I mean, Trump was the leader in my life who was most aligned to ensuring that rich people get richer, was most aligned with big finance and hedge funds and major corporations and big oil and fast food and manufacturing and, you know, pro-dumping all of these things. I mean, you look at his cabinet with Sonny Perdue as the secretary of agriculture, and Elizabeth DeVos as the secretary of education, and on and on and energy and treasury and you name it.

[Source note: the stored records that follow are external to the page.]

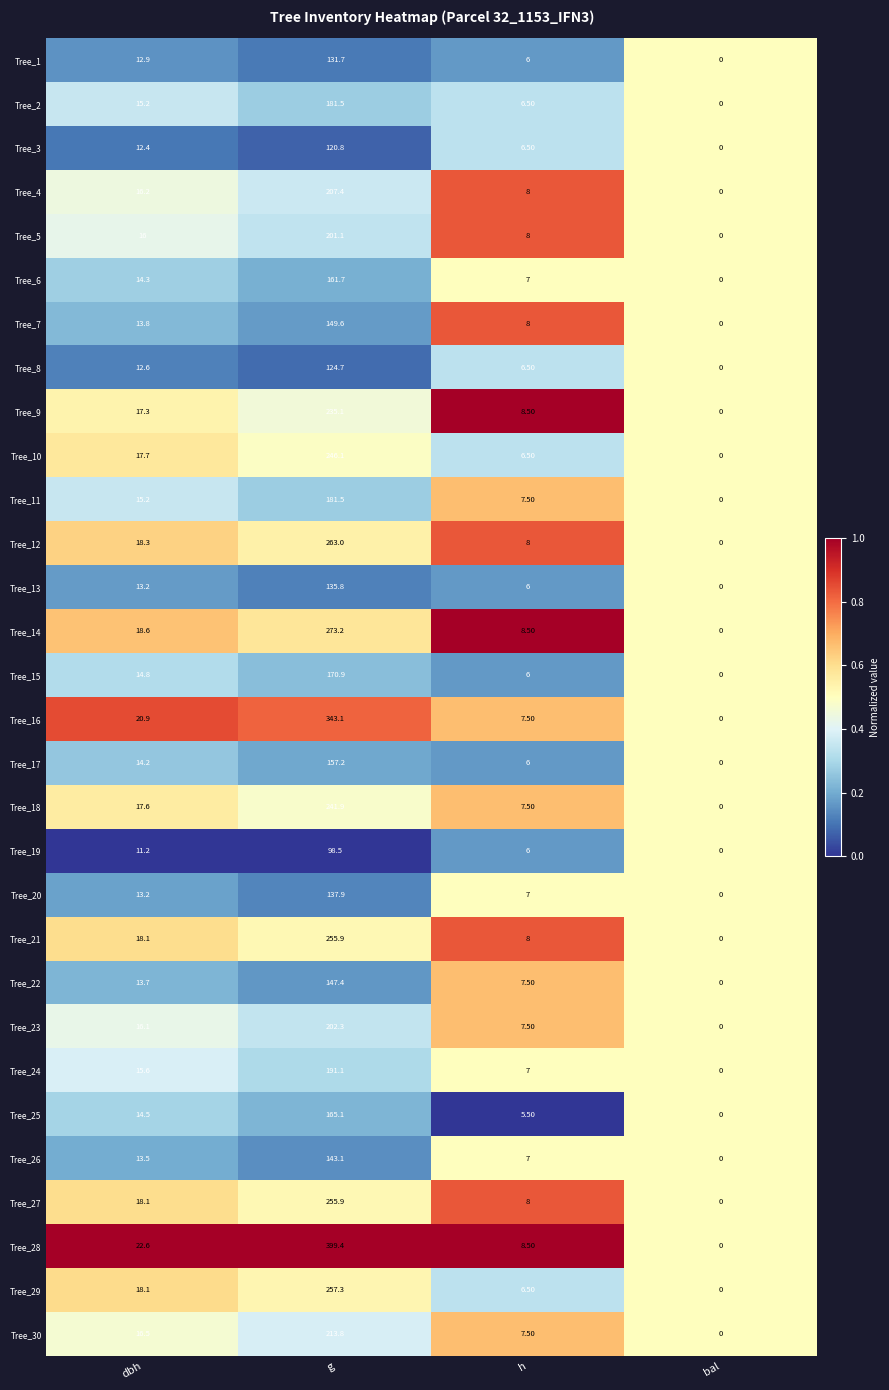

What is the average value of the Tree_13 series?

38.8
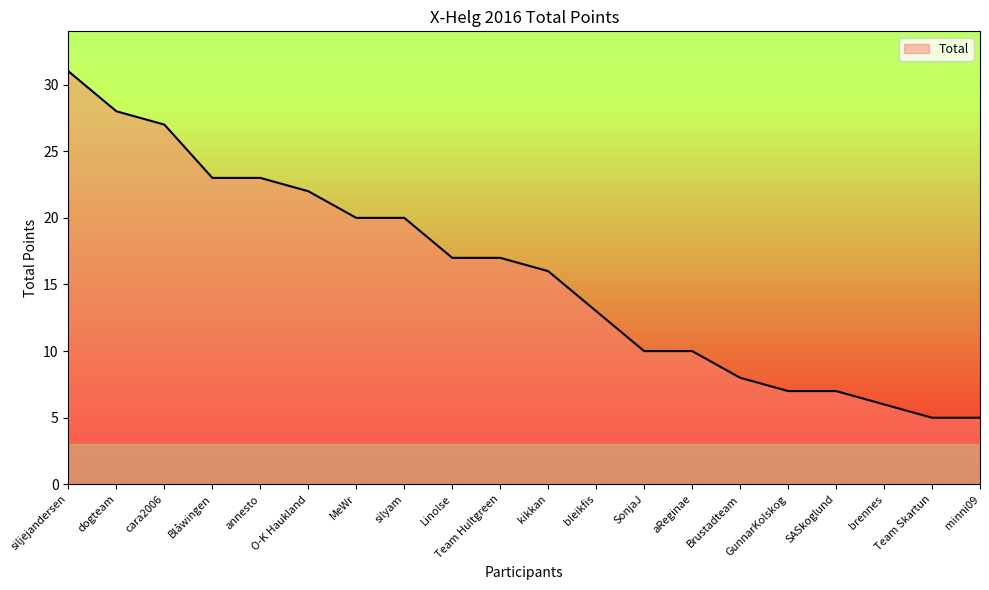

At which category does the chart reach its peak across all series?

siljejandersen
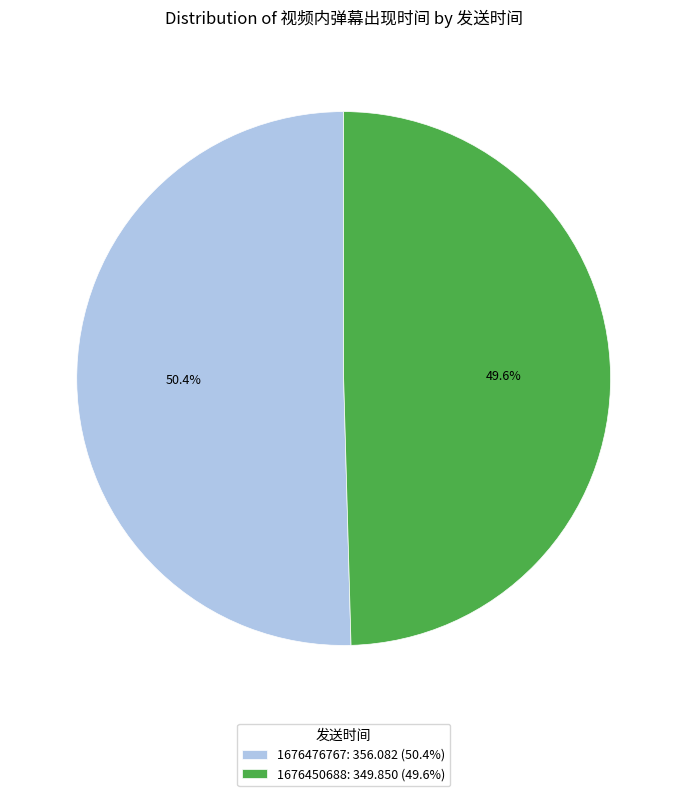

To the nearest percent, what is the average slice percentage?

50%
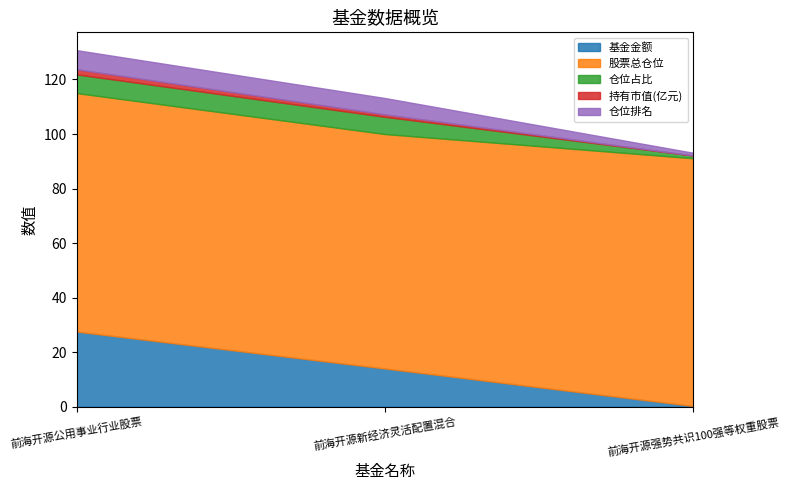

How many lines are shown in the chart?

5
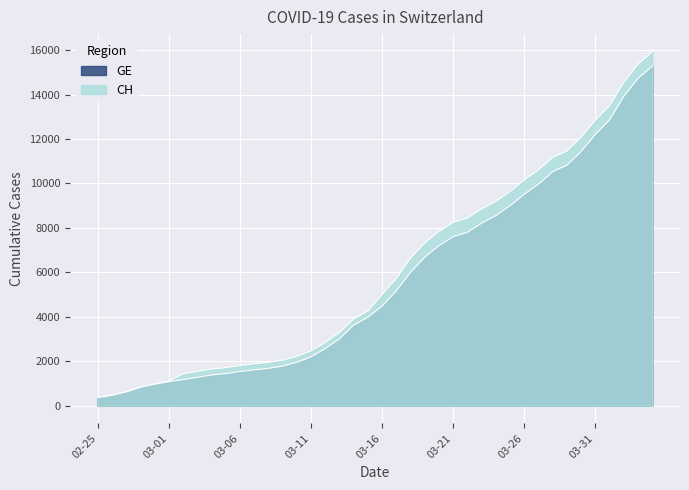

Does the chart display data point markers on the line(s)?

No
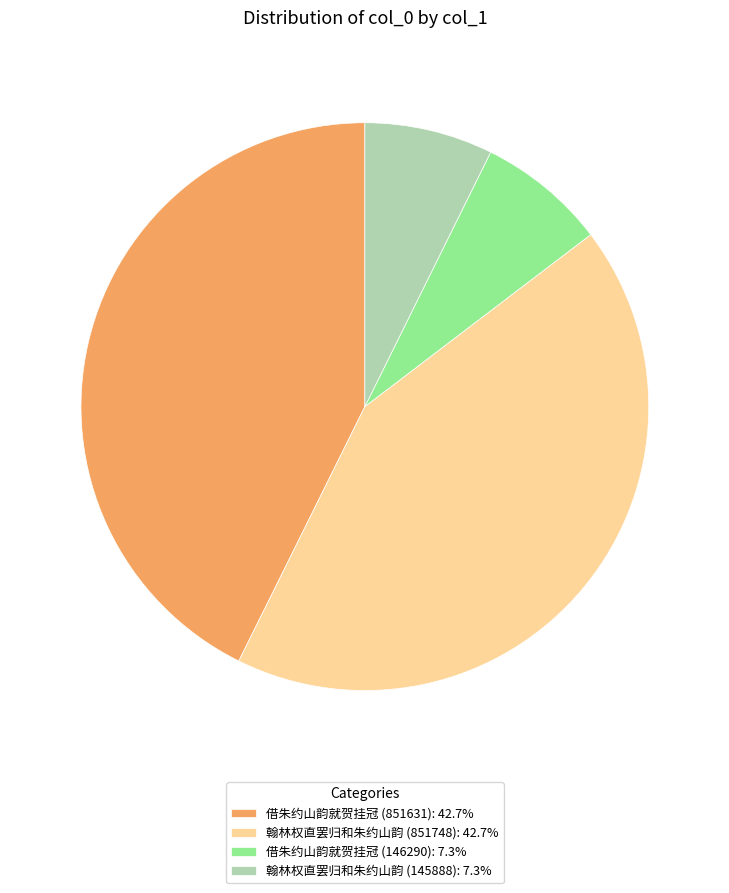

Is there any slice that represents more than half of the pie?

No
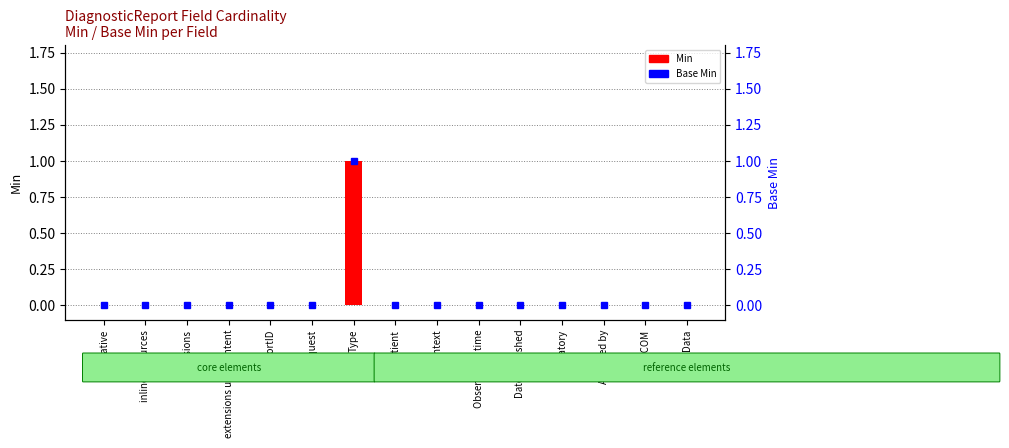

Are the bars grouped side by side (vs. stacked)?

Yes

What you see the reality of Trump's cabinet was the swampiest, of pro special interests, pro very powerful people. And that's why Trump was so welcomed when the Business Council last week invited him to go and speak, as soon as he said yes, (and Biden was invited too, didn't make it, sent an representative), immediately far more CEOs, went to watch. Why? I mean, one, because they want to make sure that they're connected with someone who can be president. But two, because a lot of Trump's policies, will benefit the wealthiest and the most powerful people in the country. And so in that regard, you know, Trump can throw things like, you know, build the wall, identity politics, anti-DEI. But the reality is that the most powerful will do the best, at least in the short term. Under a Trump administration, that's the revealed preference we've seen, with the alignment that he has with those that give the big money.

So, anyway, that is a little bit for me, a little bit of the state of democracy is challenged as it is. I'm not looking forward to this election, in part because it's horrible to see your country go through this identity crisis and not align itself with the values that I think a lot of people around the world, and a lot of people in the US would like to see America do a better job with. That's it for me, and I'll talk to you all real soon.